Testimony from:
Robert Melvin, Northeast Region Director, R Street Institute

In OPPOSITION to House Bill 1179, “Consumer Protection – Application Store Accountability Act”

March 10, 2026

House Economic Matters Committee

Chairwoman Valderrama, and members of the committee,

My name is Robert Melvin, and I am the Northeast Region Director at the R Street Institute (RSI), a nonprofit, nonpartisan public-policy organization. Our mission is to engage in research and outreach to promote free markets and limited, effective government, in a variety of policy areas, including those related to technology and innovation. It’s for this reason we are opposed to House Bill 1179.

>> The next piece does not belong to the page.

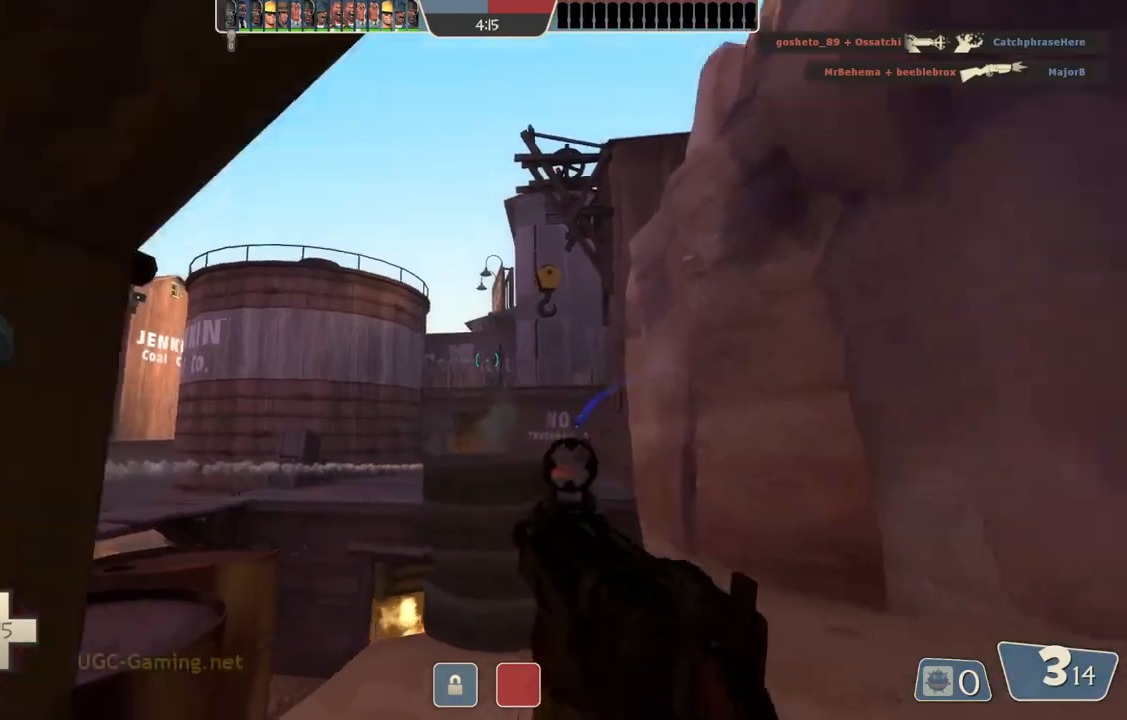
{"buttons": [], "left_stick": "up-left", "right_stick": "center", "events": [[50, "left_stick", "down-right"], [250, "left_stick", "up-right"], [300, "left_stick", "up"], [483, "left_stick", "up-left"]]}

HB 1179 stipulates that upon setup of a mobile device app stores are required to validate the age of the user and, if the user is determined to be a minor, demonstrate parental consent for every application that is downloaded, updated, or procured by the minor.[1] Although we appreciate the intent of this legislation—protecting kids and teens from harmful content and interactions online—we are troubled by the approach of mandating that all devices and apps acquire age verification.[2] Beyond the significant practical implications this bill presents, HB 1179 has a high probability of being invalidated as an overly expansive and unconstitutional impediment to lawful access to protected expression and content. 

To ensure compliance, every mobile device owner, regardless of age, will be required to confirm their age to allow app stores to categorize users into one of four brackets: under 13, 13-15, 16-17, and 18 or older. To determine a user’s age group, app stores are permitted to apply “commercially available methods that are reasonably designed to ensure accuracy.”[3] Even leading age-verification technologies carry measurable rates of misclassification, and these inherent inaccuracies will predictably compel some adult users to furnish identification of age to avoid being categorized as a minor.[4] 

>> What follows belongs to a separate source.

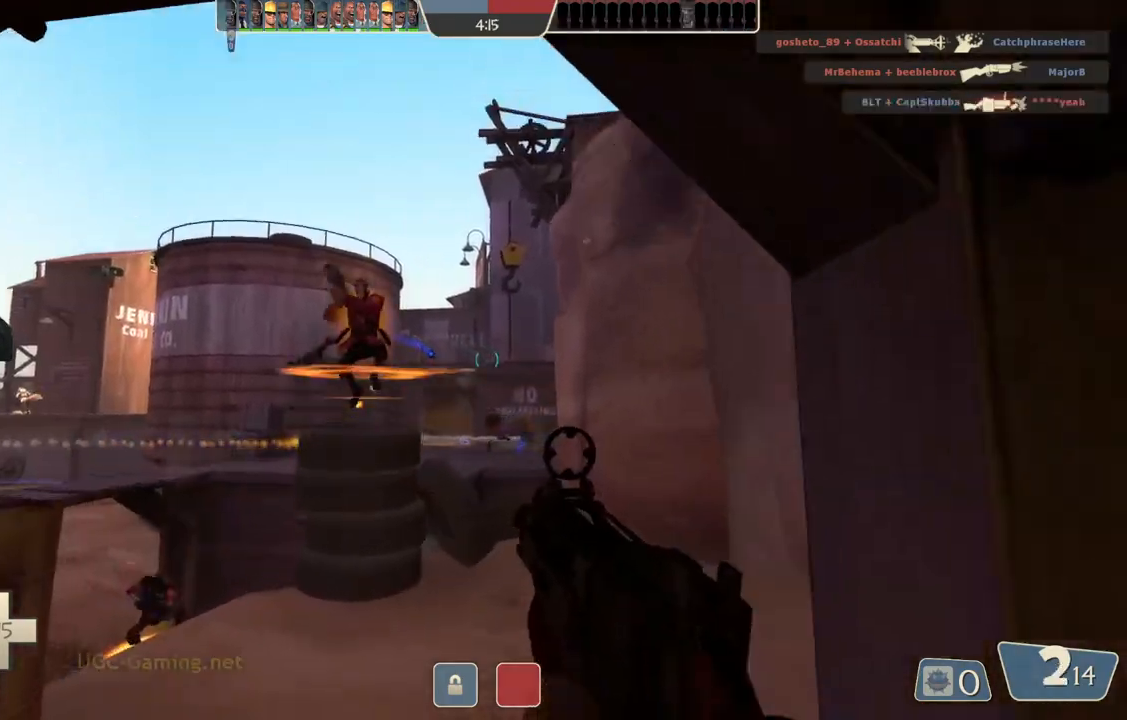
{"buttons": [], "left_stick": "down", "right_stick": "center", "events": [[133, "left_stick", "down"]]}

To create parent accounts, adults would likely need to verify their age with government-issued identification to permit minors—up to age 18—to access apps on their devices.[5] While HB 1179 directs that the app stores only keep the data necessary to certify legal compliance with age verification, the prospect of liability under this measure will encourage these companies to preserve more sensitive personal data. [6] This is especially true since, although HB 1179 does not include an explicit private right of action, it is enforceable via the Maryland Consumer Protection Act, which allows individuals to file litigation.

HB 1179 would require app stores to gather additional consumer data, creating a new and attractive target for hackers. Similar security concerns contributed to the courts’ decision to enjoin California’s Age-Appropriate Design Code, where a district court found the law was “actually likely to exacerbate the problem by inducing covered businesses to require consumers, including children, to divulge additional personal information.”[7]

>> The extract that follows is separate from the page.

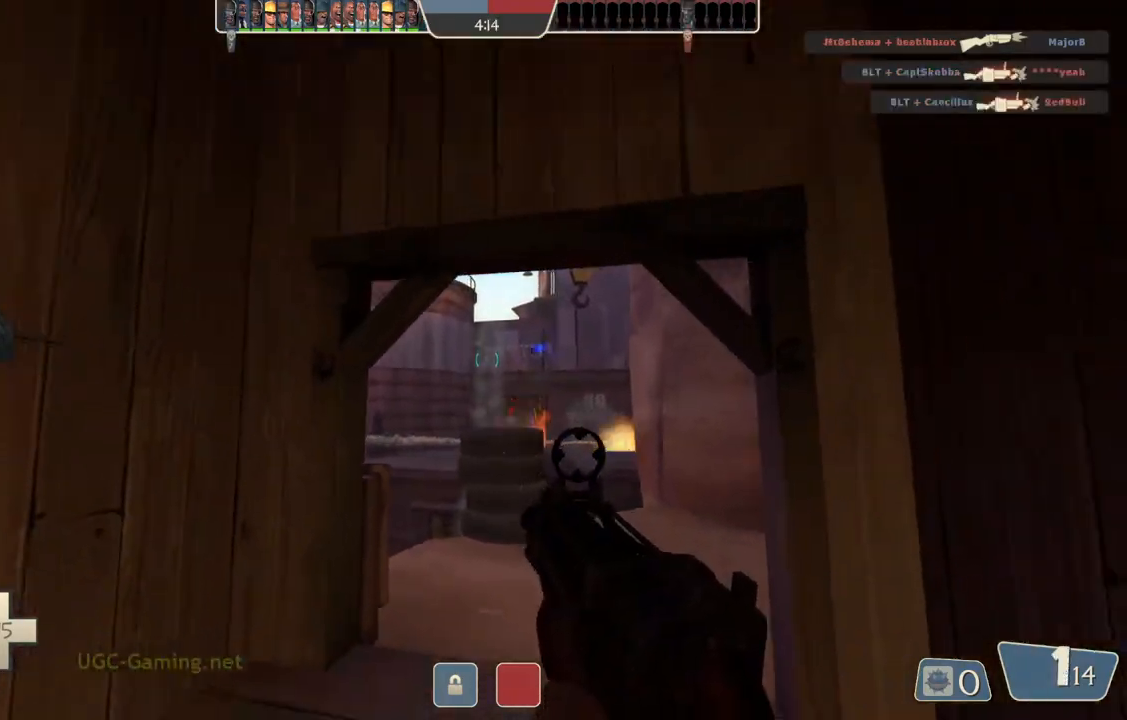
{"buttons": [], "left_stick": "down", "right_stick": "center", "events": []}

Courts have struck down broad age-gating requirements on general-purpose online platforms as overbroad under the First Amendment, distinguishing them from narrow limits on unlawful or obscene content.[8] Mandates that require parental consent for minors to access lawful, non-obscene content have likewise been struck down. As Justice Scalia observed for the majority, the Court expressed skepticism about “punishing third parties for conveying protected speech to children just in case their parents disapprove of that speech” as a legitimate means of advancing parental authority.[9]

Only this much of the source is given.